Peki Tunus’ta siyasal İslam’ın kadim temsilcisi Ennahda’ya ne olacak? Kays Said’in 25 Temmuz 2021’deki müdahalesinin ardından tekrar baskıların hedefi olan Ennahda, daha önce Bin Ali ya da Burgiba dönemlerindeki gibi bir baskı dönemine mi girecek? Salih Yasun söyle cevaplıyor:
“Ennahda Tunus’ta halen yaklaşık yüzde 20’lik bir desteğe sahip. Fakat buradaki asıl mesele desteğini alamadığı toplumsal kesimlerin Ennahda’ya büyük bir şüpheyle yaklaşmaları. Yüzde 20’lik destek oranıyla birinci dahi olsanız, toplumun yüzde 80’i sizden bu kadar uzakken onlarla ortak çalışmanız mümkün değil. Ennahda’ya karşı baskılar kısa vadede Bin Ali dönemindeki kadar büyümeyecektir. Ancak uzun dönemli bir bastırma stratejisi uygulanabilir ve bunun sonucunda gerek Ennahda gerekse diğer partiler zeminlerini giderek kaybedebilirler. Kays Said gelecek seçimlerden Ennahda’nın güçlü bir blok olarak çıkmasını istemiyor ve bunun için de elinden geleni yapacaktır. Ancak ne olursa olsun Ennahda özellikle Tunus’un güneyinde önemli bir desteğe sahip. Bu da kısa vadede onu ayakta tutacaktır ancak uzun vadede neler olacağını göreceğiz.”
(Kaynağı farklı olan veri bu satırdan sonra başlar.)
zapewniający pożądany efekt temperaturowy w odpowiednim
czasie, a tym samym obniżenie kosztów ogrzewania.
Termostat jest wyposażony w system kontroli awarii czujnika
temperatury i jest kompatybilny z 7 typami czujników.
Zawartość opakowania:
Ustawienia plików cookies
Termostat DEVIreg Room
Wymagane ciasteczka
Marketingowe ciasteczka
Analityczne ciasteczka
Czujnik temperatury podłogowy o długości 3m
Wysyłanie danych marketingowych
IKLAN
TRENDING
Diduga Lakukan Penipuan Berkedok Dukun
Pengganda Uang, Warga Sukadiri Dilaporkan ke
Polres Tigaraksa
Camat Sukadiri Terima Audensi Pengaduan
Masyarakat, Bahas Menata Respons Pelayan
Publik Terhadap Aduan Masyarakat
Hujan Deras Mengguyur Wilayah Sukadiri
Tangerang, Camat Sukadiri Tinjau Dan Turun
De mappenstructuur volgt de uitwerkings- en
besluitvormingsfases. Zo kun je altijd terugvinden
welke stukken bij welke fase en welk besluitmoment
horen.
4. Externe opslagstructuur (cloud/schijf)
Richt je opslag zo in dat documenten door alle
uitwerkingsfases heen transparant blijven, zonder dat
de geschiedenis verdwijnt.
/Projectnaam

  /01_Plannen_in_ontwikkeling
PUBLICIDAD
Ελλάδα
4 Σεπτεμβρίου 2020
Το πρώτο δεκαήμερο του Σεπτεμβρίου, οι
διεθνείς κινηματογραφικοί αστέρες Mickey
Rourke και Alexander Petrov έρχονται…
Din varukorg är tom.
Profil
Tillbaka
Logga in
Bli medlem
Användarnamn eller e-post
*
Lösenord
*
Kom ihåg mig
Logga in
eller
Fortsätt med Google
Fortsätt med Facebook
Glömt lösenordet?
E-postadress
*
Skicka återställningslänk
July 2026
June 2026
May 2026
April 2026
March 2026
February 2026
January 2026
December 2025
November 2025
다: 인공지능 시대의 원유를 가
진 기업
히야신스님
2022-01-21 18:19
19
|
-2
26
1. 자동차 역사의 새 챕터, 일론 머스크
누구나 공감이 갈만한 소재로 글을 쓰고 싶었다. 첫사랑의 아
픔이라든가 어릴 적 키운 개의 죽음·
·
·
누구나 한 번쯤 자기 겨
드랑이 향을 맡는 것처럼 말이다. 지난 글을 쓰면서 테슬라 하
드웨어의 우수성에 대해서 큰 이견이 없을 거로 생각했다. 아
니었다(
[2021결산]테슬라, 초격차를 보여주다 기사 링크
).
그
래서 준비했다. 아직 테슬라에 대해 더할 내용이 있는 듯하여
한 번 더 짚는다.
Ennahda lideri Raşid Gannuşi’nin sanıklarından olduğu duruşmanın sonu
Yeni anayasa taslağı 25 Temmuz’da halkoyuna sunuluyor: “Tunus toplumu İslam ümmetinin bir parçasıdır”
Human Rights Watch’un hazırladığı rehbere göre Cumhurbaşkanı Said’in 25 Temmuz’da halkoyuna sunacağı taslak hükümet sistemini güçlü bir başkanlık sistemine çeviriyor, cumhurbaşkanına sistem içi büyük bir iktidar alanı sağlıyor, parlamentonun yetkilerini büyük ölçüde kısıtlıyor ve yargı bağımsızlığını büyük ölçüde zora sokuyor. Ayrıca taslakta İslam “devletin dini” olmaktan çıkarılsa da Tunus toplumunun İslam ümmetinin bir parçası olduğu ve devletin İslam’ın amaçları doğrultusunda ruhu, onuru, mülkiyeti, dini ve hürriyeti korumak durumunda olduğunu öngören bir madde bulunuyor. Tunus’un çeşitli STK’ları da yeni anayasa taslağının halkoyuna sunulacağı 25 Temmuz öncesi ortak bir metinle endişelerini dile getirdi.
Tunus, 25 Temmuz’da gerçekleşecek referanduma hazırlanırken, bir zamanlar “Arap Baharı’nın tek olumlu örneği” olarak öne çıkan ülkede gerek toplum gerekse uzmanlar demokrasinin geleceğinden oldukça endişeli.